## HOW TO COMPLETE THIS TASK:
Go to the line with "Figure 1: EM" in the records below, then output it and each following line exactly, up to and including the line with "Figure 2: Grey". Skip pictures and add nothing.

## INPUT:
=====

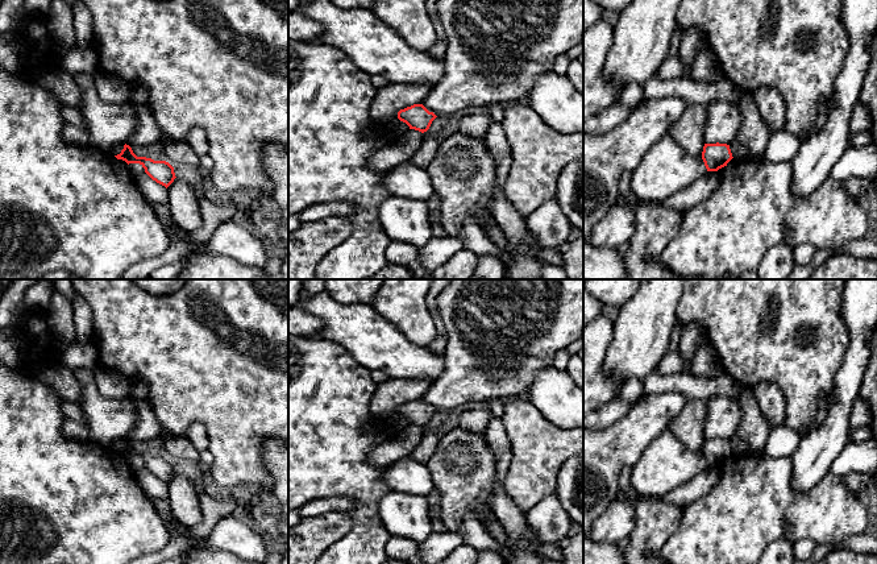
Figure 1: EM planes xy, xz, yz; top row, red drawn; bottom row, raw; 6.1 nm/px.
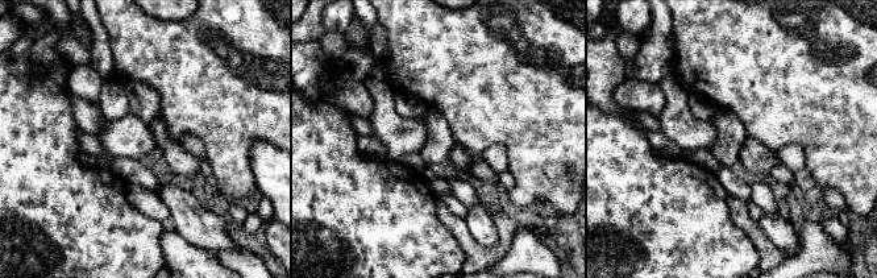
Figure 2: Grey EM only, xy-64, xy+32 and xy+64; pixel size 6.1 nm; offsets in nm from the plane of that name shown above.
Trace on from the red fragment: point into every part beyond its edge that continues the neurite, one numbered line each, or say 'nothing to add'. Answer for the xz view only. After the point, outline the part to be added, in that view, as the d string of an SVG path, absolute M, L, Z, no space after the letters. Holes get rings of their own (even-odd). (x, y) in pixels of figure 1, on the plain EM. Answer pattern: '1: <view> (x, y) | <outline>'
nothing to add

=====

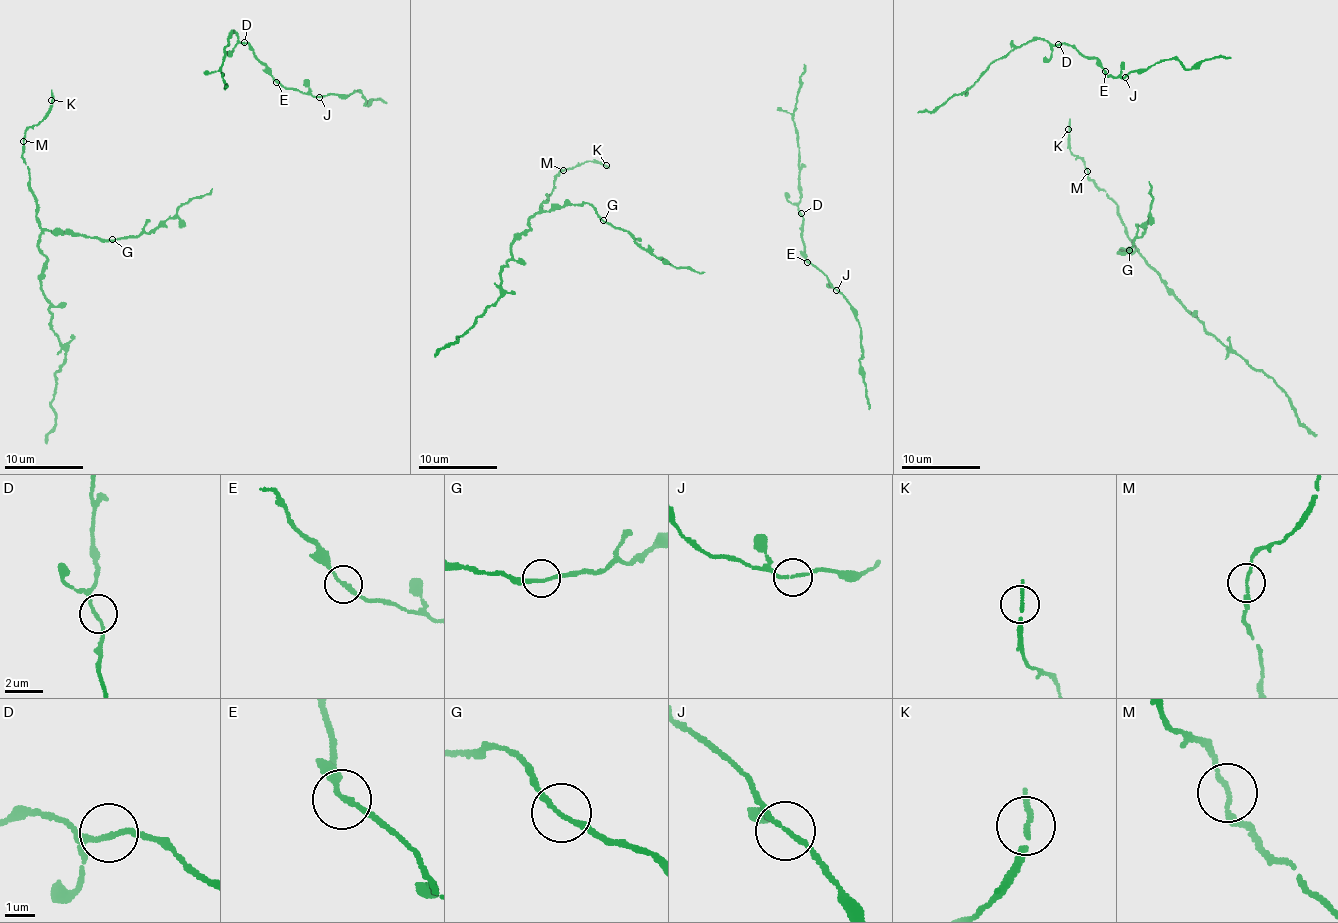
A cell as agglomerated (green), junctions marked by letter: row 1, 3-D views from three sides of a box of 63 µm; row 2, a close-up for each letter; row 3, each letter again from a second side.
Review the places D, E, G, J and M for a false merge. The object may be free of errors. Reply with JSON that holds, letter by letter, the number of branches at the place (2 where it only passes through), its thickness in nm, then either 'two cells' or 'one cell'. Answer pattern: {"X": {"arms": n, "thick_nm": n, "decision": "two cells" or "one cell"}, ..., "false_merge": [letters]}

=====

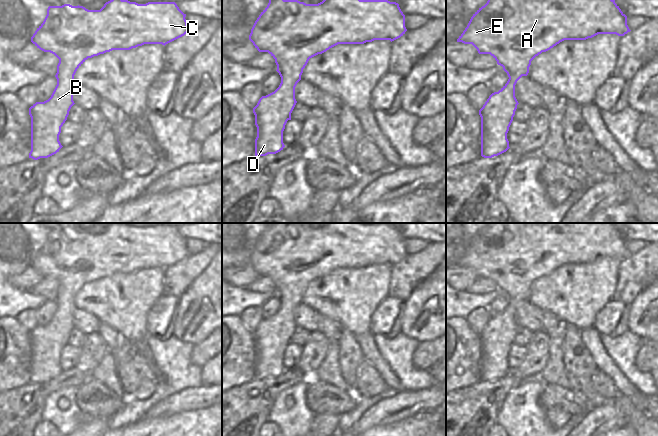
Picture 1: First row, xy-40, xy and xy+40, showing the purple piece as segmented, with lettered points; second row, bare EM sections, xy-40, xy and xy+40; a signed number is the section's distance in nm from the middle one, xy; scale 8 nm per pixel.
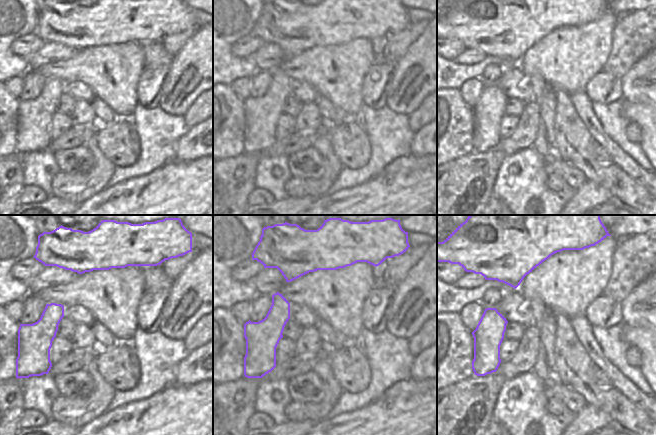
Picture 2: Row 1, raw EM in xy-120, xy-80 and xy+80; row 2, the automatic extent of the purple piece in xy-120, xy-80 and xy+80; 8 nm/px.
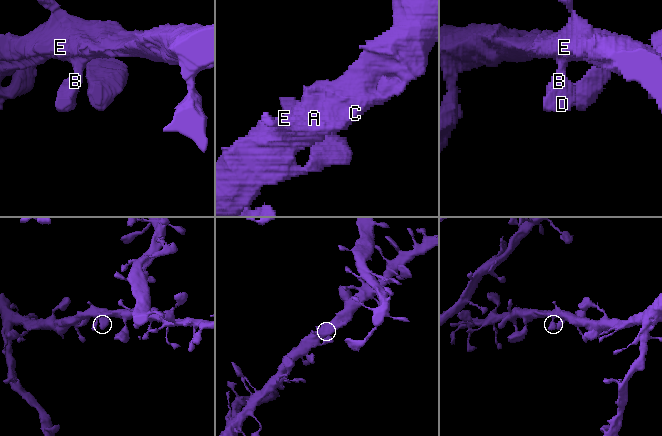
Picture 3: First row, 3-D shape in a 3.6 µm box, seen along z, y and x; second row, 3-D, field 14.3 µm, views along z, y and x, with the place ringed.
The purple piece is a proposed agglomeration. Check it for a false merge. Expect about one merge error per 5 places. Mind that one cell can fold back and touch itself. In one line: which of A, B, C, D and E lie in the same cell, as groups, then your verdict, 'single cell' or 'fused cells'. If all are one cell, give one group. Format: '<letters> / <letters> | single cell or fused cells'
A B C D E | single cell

=====

## EXERCISE SOLUTION:
Figure 1: EM planes xy, xz, yz; top row, red drawn; bottom row, raw; 6.1 nm/px.
Figure 2: Grey EM only, xy-64, xy+32 and xy+64; pixel size 6.1 nm; offsets in nm from the plane of that name shown above.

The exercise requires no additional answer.